* [Written instruction]: Count how many lines in the records below contain the string "second", matching case exactly. Reply with only the number.

* [Listing]:
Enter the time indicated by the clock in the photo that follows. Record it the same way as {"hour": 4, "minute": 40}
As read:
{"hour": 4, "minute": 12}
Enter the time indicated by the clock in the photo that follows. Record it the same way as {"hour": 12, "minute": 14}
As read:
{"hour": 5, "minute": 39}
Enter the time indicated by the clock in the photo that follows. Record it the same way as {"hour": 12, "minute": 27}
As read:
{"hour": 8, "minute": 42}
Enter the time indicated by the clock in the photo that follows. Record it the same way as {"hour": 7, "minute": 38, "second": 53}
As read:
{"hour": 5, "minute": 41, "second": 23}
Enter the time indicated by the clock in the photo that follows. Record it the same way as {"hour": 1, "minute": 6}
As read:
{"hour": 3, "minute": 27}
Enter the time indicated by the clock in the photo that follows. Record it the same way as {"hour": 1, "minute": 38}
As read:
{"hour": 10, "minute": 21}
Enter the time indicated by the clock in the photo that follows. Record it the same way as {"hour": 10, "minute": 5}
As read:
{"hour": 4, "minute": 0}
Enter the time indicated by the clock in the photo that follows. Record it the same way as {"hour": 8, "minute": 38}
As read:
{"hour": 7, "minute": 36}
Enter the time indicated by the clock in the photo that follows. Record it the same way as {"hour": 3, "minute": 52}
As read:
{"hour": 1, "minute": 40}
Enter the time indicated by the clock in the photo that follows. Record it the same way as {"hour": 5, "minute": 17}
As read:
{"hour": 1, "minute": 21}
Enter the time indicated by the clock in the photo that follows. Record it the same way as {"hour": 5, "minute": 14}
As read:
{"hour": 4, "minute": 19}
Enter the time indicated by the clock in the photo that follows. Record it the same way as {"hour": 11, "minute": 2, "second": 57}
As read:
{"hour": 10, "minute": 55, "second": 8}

* [Answer for the task]: 4